## Consigne
Poursuivez, s'il vous plaît, le texte sur le marché des catalogues d'artistes à la suite de sa dernière phrase.

## Texte extrait
■ ■ ■ ■ ■

LE MARCHÉ DES CATALOGUES D'ARTISTES INTERNATIONAUX ET SES INVESTISSEMENTS

En quelques années, à cause du téléchargement illégal "peer to peer" puis du streaming, les auteurs compositeurs avaient fini par se poser la question « Peut-on encore vivre de la musique ? ». L'industrie du disque était alors en pleine mutation sur Internet, imaginant des modes économiques d'un nouveau genre. Désormais, à l’heure où les concerts sortent de leur grande léthargie et que les activités artistiques reprennent leurs droits, l’industrie de la musique renfloue ses caisses grâce au renfort de grands groupes financiers...


CHANSONS ET PLACEMENT FINANCIER

Ce soudain intérêt pour un secteur qui hier encore était en en difficulté s'explique pour la simple raison que la finance a trouvé dans les œuvres des plus grandes icônes de la musique populaire une bonne façon de faire fructifier son argent. Qu’ils s’appellent Fleetwood Mac, Eurythmics, The Kinks ou Black Sabbath, tous ont vendu les droits de quelques chansons ou de tout leur “catalogue” à des entreprises telles que Hipgnosis et Primary Wave ou à des éditeurs comme BMG afin de percevoir un très gros chèque, à l’image des albums de Neil Young avec ses 150 millions de dollars !

■ ■ ■ ■ ■

## Données fournies
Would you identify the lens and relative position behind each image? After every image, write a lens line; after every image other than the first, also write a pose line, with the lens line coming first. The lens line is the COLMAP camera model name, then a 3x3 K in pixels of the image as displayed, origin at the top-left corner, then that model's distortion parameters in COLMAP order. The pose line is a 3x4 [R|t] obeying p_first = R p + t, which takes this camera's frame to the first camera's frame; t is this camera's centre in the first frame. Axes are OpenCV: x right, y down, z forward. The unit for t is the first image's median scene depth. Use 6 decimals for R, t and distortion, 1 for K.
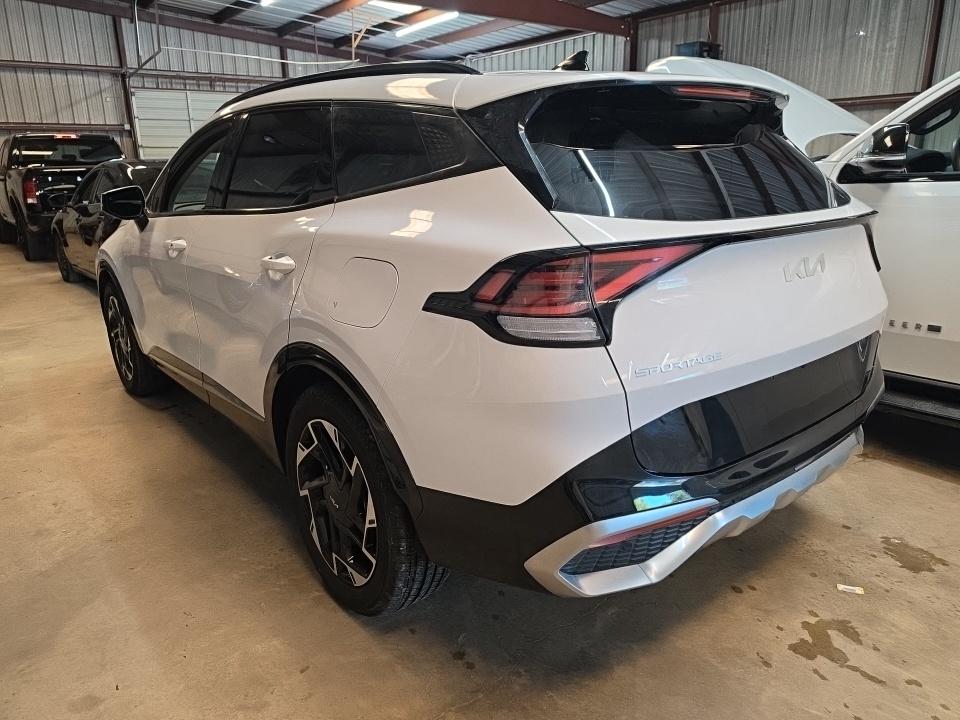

■ ■ ■ ■ ■

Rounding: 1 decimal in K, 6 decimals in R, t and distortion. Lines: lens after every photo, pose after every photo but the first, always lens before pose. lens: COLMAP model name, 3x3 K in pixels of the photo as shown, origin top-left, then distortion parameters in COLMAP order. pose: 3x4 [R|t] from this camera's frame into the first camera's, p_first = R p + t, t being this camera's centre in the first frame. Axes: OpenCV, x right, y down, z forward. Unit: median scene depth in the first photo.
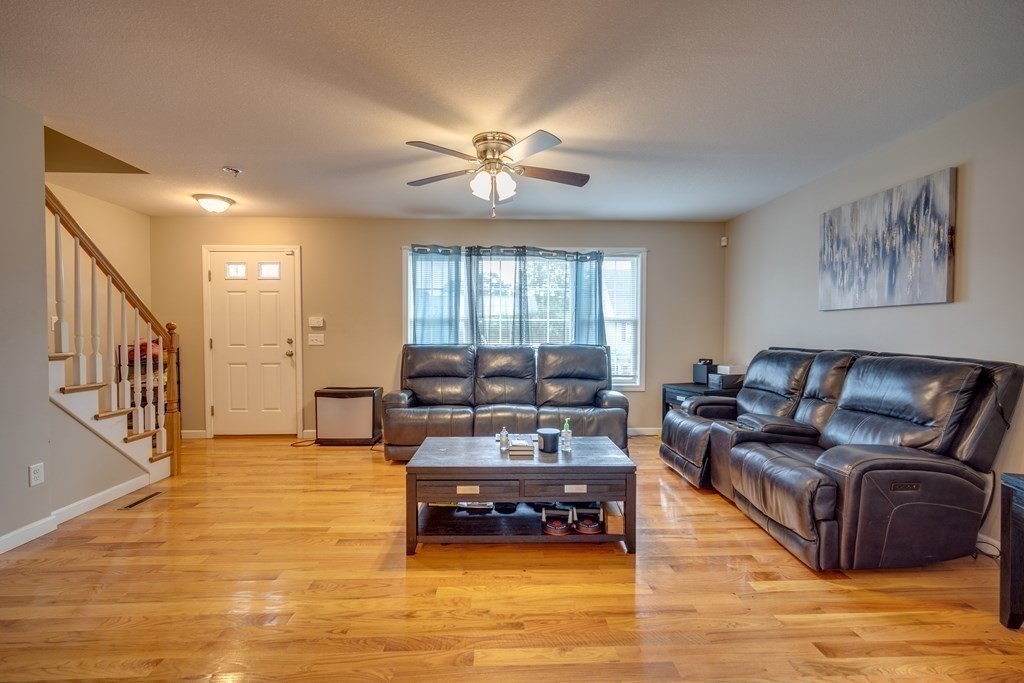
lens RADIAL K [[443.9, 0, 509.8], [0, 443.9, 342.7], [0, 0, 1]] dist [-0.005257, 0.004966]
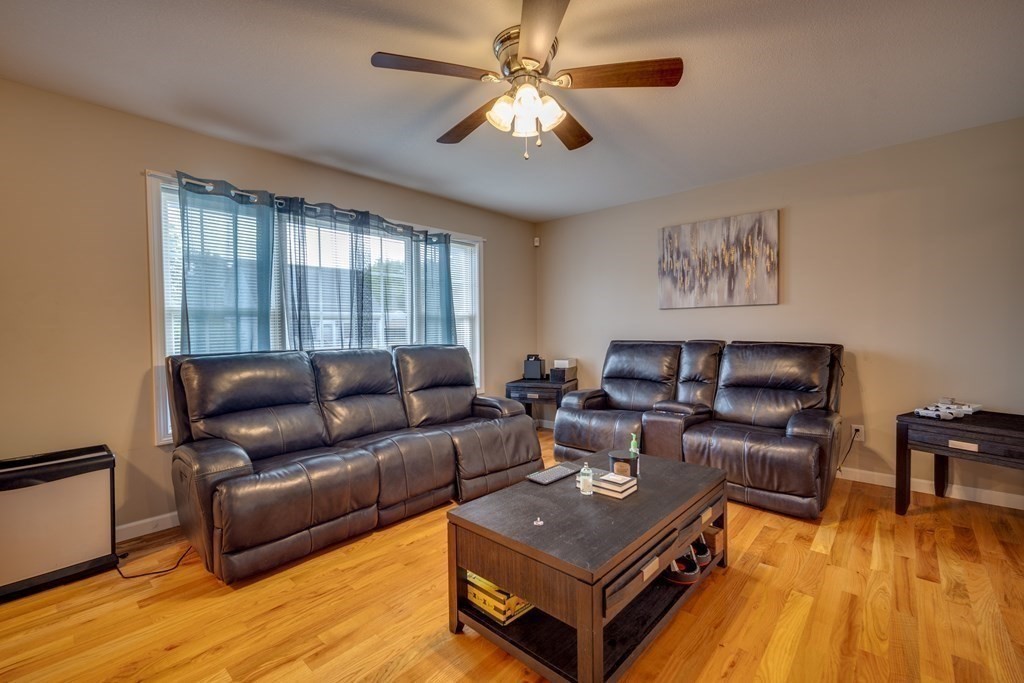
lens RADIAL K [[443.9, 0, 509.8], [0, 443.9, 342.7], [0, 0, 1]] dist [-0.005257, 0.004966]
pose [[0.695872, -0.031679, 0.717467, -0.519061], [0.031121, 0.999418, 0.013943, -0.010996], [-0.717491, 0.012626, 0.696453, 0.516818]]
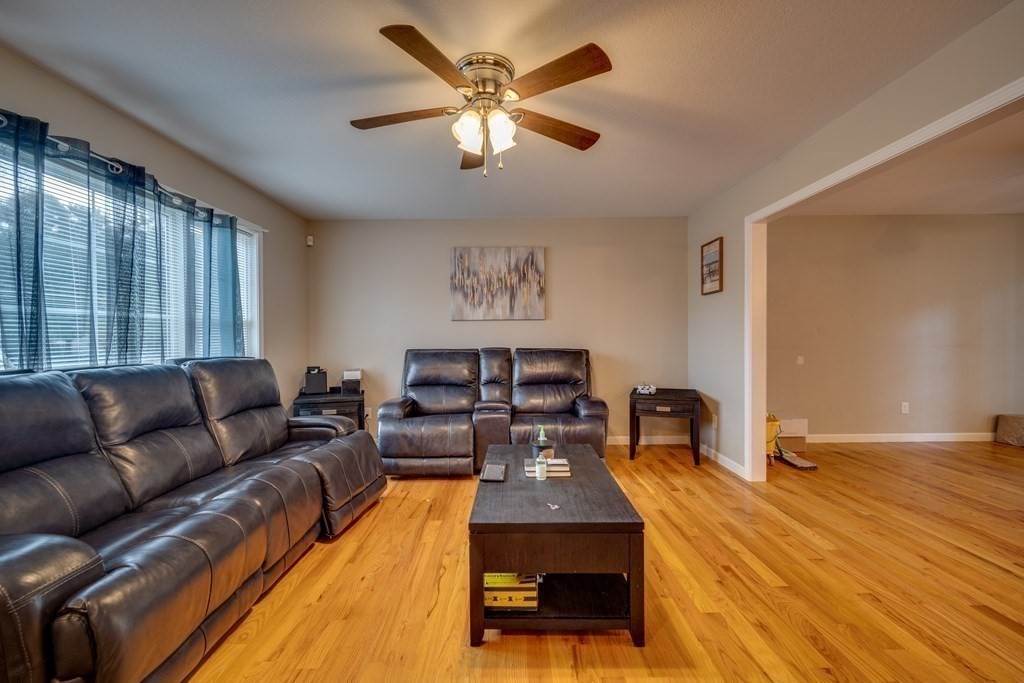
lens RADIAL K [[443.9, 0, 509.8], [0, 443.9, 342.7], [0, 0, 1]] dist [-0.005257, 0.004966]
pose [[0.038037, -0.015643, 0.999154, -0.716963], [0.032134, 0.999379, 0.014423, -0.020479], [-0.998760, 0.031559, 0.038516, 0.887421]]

■ ■ ■ ■ ■

## Exercice corrigé
Ce fait, qui n’est pas rare, tendrait à démontrer que la chanson serait un excellent placement, un capital offrant suffisamment de sécurité pour appartenir à des fonds d’investissement ou à des sociétés de l’édition musicale. Récemment, dans le domaine des musiques rocks, les Red Hot Chili Peppers ou encore le producteur Timbaland ont vendu des droits à Hipgnosis (1) qui compte Blackrock (2) et l’Église d’Angleterre parmi ses actionnaires. Le patrimoine de stars comme Whitney Houston et Bob Marley est quant à lui administré par Primary Wave, où Blackrock fait encore une fois partie des principaux investisseurs.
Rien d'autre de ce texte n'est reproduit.